Accident happened beyond Climpy, near Black Law Wind Farm.
Accident happened beyond Climpy, near Black Law Wind Farm.

A driver has been ordered to carry out unpaid work for careering off the road at a bend near Climpy, then abusing two witnesses, alarming them so much that they locked themselves in a car to await the police’s arrival.

Michael Kemp, 30, now of Kirkfieldbank Road, Kirkfieldbank, has also been disqualified from driving.

“This is quite appalling, your reaction to ladies coming to help you in a situation of your own making, an appalling piece of driving,” sheriff Nikola Stewart told him.

Kemphad earlier admitted careless driving and behaving in a threatening or abusive way towards the women in February 2015, and sentence had been deferred for reports.

The court heard that Kemp, driving a black Lexus, had overtaken one woman driving north on the B715 at Climpy, and she had seen him then take a blind bend on the wrong side of the road.

Following him, she saw him take a second bend, also on the wrong side of the road, but that time, he was confronted with another driver, another woman, coming towards him.

“She noticed the black Lexus come round the corner on the other side of the road,” said depute fiscal Ziad Hassan.

“The end of the vehicle spun out.

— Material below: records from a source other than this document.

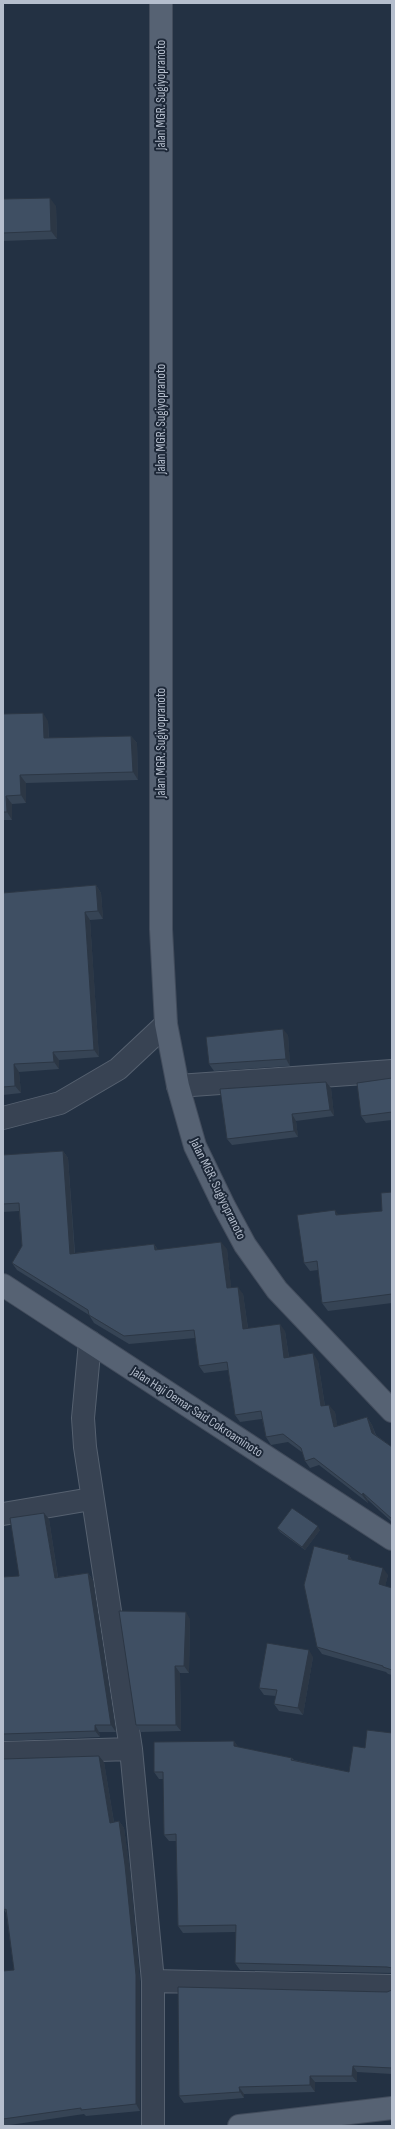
<svg xmlns="http://www.w3.org/2000/svg" width="395" height="2129" font-family="'Sofia Sans Condensed',sans-serif">
  <style>
    .lines { fill: none; stroke-linecap: round; stroke-linejoin: round }
    .minor-casing { stroke: #566170; stroke-width: 24 }
    .major-casing { stroke: #424c5c; stroke-width: 24 }
    .minor { stroke: #384353; stroke-width: 22 }
    .major { stroke: #566273; stroke-width: 22 }
    .wall { fill: #364455 }
    .shaded-wall { fill: #2c3745 }
    .building { fill: #3f4f63; stroke: #2c3745 }
    .labels { text-anchor: middle; dominant-baseline: central; stroke-width: 4; stroke-linejoin: round; paint-order: stroke }
    .street-label { font-size: 13px; fill: #b5becd; stroke: #1d2838 }
  </style>
  <rect width="100%" height="100%" fill="#233143"/>
  <g class="lines">
    <!-- minor casing -->
    <g class="minor-casing">
      <path id="minor" d="M178,1086L392,1071
        M3,1118L60,1103L118,1069L166,1024
        M90,1342L83,1418L85,1447L131,1749L153,1981V2126
        M3,1514L91,1499
        M3,1753L131,1749
        M153,1981L392,1986"/>
    </g>
    <!-- major casing -->
    <g class="major-casing">
      <path id="major" d="M161,3V929L166,1024L178,1086L195,1146L224,1206L245,1245L277,1290L392,1411
        M3,1285L392,1539
        M239,2126L392,2108"/>
    </g>
    <!-- minor -->
    <use href="#minor" class="minor"/>
    <!-- major -->
    <use href="#major" class="major"/>
  </g>
  <!-- wall -->
  <path class="wall" d="M3,199L56,206L57,239L3,241Z
    M3,714L48,721L49,738L131,736L137,743L138,780L26,783V803L12,804V820H3Z
    M96,885L101,893L103,919L90,920L99,1057L59,1060V1069L19,1072L21,1093L3,1095V893Z
    M288,1035L290,1066L214,1071L209,1064Z
    M392,1078V1120L366,1123L361,1116Z
    M331,1088L334,1116L296,1121L298,1137L232,1145L227,1139Z
    M63,1151L68,1158L75,1253L154,1244L158,1250L227,1249L231,1288L243,1294L248,1328L285,1331L289,1357L318,1361L325,1406L335,1412L337,1426L367,1417L372,1425L376,1435L392,1447V1522L368,1500V1503L319,1465L310,1468L305,1461L303,1453L288,1442L271,1445L266,1437L262,1419L240,1422L235,1415L228,1370L204,1373L199,1366L195,1338L129,1344L94,1323L89,1315L17,1270L12,1263L22,1246L19,1211L3,1212V1155Z
    M392,1192V1303L328,1311L322,1303L318,1270L310,1271L304,1263L339,1215L382,1211Z
    M49,1519L58,1577L88,1573L93,1580L116,1732H99L100,1737L3,1741V1577L19,1576Z
    M277,1528L320,1530L305,1550L280,1532Z
    M349,1555L352,1560L388,1575L385,1586L392,1588V1675L388,1674L386,1672L322,1654L317,1647Z
    M190,1619L189,1673H180L181,1731L141,1732L136,1725Z
    M313,1657L303,1715L279,1711L274,1704L276,1696L264,1695L259,1688Z
    M392,1733V1973L240,1970L235,1963L236,1932L183,1933L178,1926L176,1841H169L164,1835L163,1779H159L154,1772L234,1741L238,1747L292,1758L294,1760L349,1772L365,1748Z
    M104,1762L114,1822L119,1821L124,1828L130,1871L140,1982V2111L86,2116L84,2114L3,2126V1971L14,1970L6,1913L4,1910Z
    M392,1990V2074L357,2072V2082H315V2092L244,2094V2098L184,2103L179,2096L387,1992Z"/>
  <!-- shaded-wall -->
  <path class="shaded-wall" d="M50,198L56,206L57,239L51,231Z
    M43,713L48,721L49,745L44,738Z
    M131,736L137,743L138,780L133,772Z
    M20,775L26,783V803L21,795Z
    M6,796L12,804V820L7,812Z
    M96,885L101,893L103,919L98,911Z
    M85,912L90,920L99,1057L94,1050Z
    M283,1029L288,1035L290,1066L286,1059Z
    M53,1052L59,1060V1069L54,1062Z
    M14,1064L19,1072L21,1093L15,1086Z
    M326,1082L331,1088L334,1116L330,1110Z
    M292,1114L296,1121L298,1137L294,1131Z
    M63,1151L68,1158L75,1261L70,1254Z
    M335,1210L341,1218L336,1215Z
    M221,1242L227,1249L232,1296L227,1288Z
    M154,1244L159,1252L155,1250Z
    M238,1287L243,1294L249,1336L243,1329Z
    M280,1324L285,1331L290,1365L284,1358Z
    M313,1353L318,1361L326,1414L321,1406Z
    M329,1405L335,1412L339,1435L334,1427Z
    M367,1417L372,1425L377,1440L372,1433Z
    M363,1493L368,1500V1503L362,1495Z
    M44,1513L49,1519L59,1585L55,1578Z
    M318,1526L320,1530L305,1550L302,1547Z
    M349,1555L353,1562L348,1559Z
    M383,1568L388,1575L384,1591L379,1584Z
    M88,1573L93,1580L116,1732L111,1725Z
    M186,1612L190,1619L189,1673L184,1666Z
    M309,1650L313,1657L303,1715L298,1708Z
    M175,1666L180,1673L181,1731L176,1725Z
    M95,1725L99,1732L100,1737L95,1731Z
    M234,1741L239,1748L234,1746Z
    M99,1756L104,1762L115,1829L110,1823Z
    M119,1821L124,1828L130,1871L140,1982V2111L136,2104Z
    M353,2066L357,2072V2082L352,2076Z
    M310,2076L315,2082V2092L310,2085Z
    M239,2087L244,2094V2098L240,2092Z"/>
  <!-- building -->
  <path class="building" d="M50,198L51,231L3,233V199Z
    M43,713L44,738L131,736L133,772L20,775L21,795L6,796L7,812H3V714Z
    M96,885L98,911L85,912L94,1050L53,1052L54,1062L14,1064L15,1086L3,1087V893Z
    M283,1029L286,1059L209,1064L206,1037Z
    M392,1078V1112L361,1116L357,1083Z
    M326,1082L330,1110L292,1114L294,1131L227,1139L220,1089Z
    M63,1151L70,1254L154,1244L155,1250L221,1242L227,1288L238,1287L243,1329L280,1324L284,1358L313,1353L321,1406L329,1405L334,1427L367,1417L372,1433L392,1447V1519L363,1493L362,1495L314,1458L305,1461L301,1448L283,1434L266,1437L261,1411L235,1415L227,1362L199,1366L194,1330L124,1336L89,1315L88,1310L12,1263L22,1246L19,1203L3,1204V1155Z
    M392,1192V1294L322,1303L317,1261L304,1263L297,1215L335,1210L336,1215L382,1211L381,1193Z
    M292,1508L318,1526L302,1547L277,1528Z
    M44,1513L55,1578L88,1573L111,1725H95V1731L3,1734V1577L19,1576L10,1518Z
    M314,1546L349,1555L348,1559L383,1568L379,1584L392,1588V1670L383,1667V1666L317,1647L304,1585Z
    M119,1611L186,1612L184,1666H175L176,1725H136Z
    M267,1643L309,1650L298,1708L274,1704L277,1690L259,1688Z
    M367,1730L392,1733V1968L387,1967L235,1963L236,1925L178,1926L176,1834L164,1835L163,1772H154V1742L234,1741V1746L292,1758L291,1760L349,1772L353,1746L365,1748Z
    M99,1756L110,1823L119,1821L125,1865L136,1975V2104L81,2110V2108L3,2119V1971L14,1970L6,1909L4,1910L3,1902V1759Z
    M178,1987L387,1992L392,1990V2068L353,2066L352,2076H310V2085L239,2087L240,2092L179,2096Z"/>
  <g class="labels">
    <!-- street labels -->
    <g class="street-label">
      <text transform="translate(161 95) rotate(-90)">Jalan MGR. Sugiyopranoto</text>
      <text transform="translate(161 419) rotate(-90)">Jalan MGR. Sugiyopranoto</text>
      <text transform="translate(161 743) rotate(-90)">Jalan MGR. Sugiyopranoto</text>
      <text transform="translate(218 1189) rotate(64)">Jalan MGR. Sugiyopranoto</text>
      <text transform="translate(197 1412) rotate(33)">Jalan Haji Oemar Said Cokroaminoto</text>
    </g>
  </g>
  <!-- border -->
  <rect width="395" height="2129" fill="none" stroke="#b5becd" stroke-width="8"/>
</svg>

In her opinion, the driver had lost control.

“She then observed the Lexus spin to her right and come off the road, and she saw a puff of smoke in her rear-view mirror.”

She drove round the bend and flagged down the first witness, warning her of the accident ahead, then both went to where the Lexus was, off the road on an area of marshland.

They checked that Kemp was OK, but one woman dialled 999 as smoke was coming out from the engine of the Lexus, and he began to shout and swear at both of them, calling them troublemakers, and threatening to smash up one of their cars.

The women then locked themselves into a car while they waited for the police to arrive.

“He seems to have anger management issues,” commented the sheriff.

A solicitor said that Kemp had been for counselling in the past. He had spent time as a child in the care system and had been “in and out of jail”, including spending a considerable part of 2016 in prison.

The solicitor asked the sheriff not to jail Kemp or to disqualify him, but he realised that was a “high target”, he said.

The driving incident pre-dated his most recent prison sentence, for a drugs matter, and since being released in October, he said, Kemp had not reoffended, and a relationship was providing him with some stability.

“Give him the mother and father of all community payback orders,” suggested the solicitor.

Kemp had been at college when the driving incident happened, then had been working as a courier, but he was awaiting the outcome of this case before registering again for such work.

Sheriff Stewart agreed to a “fairly intesive period of rehabilitation rather than a prison sentence”.

She imposed a one-year community payback order, with 180 hours of unpaid work, for the incident with the women, and she banned him from the road for six months and fined him £250, for what was the “very, very top end” of careless driving.

“It was an appalling, extended piece of driving,” she said.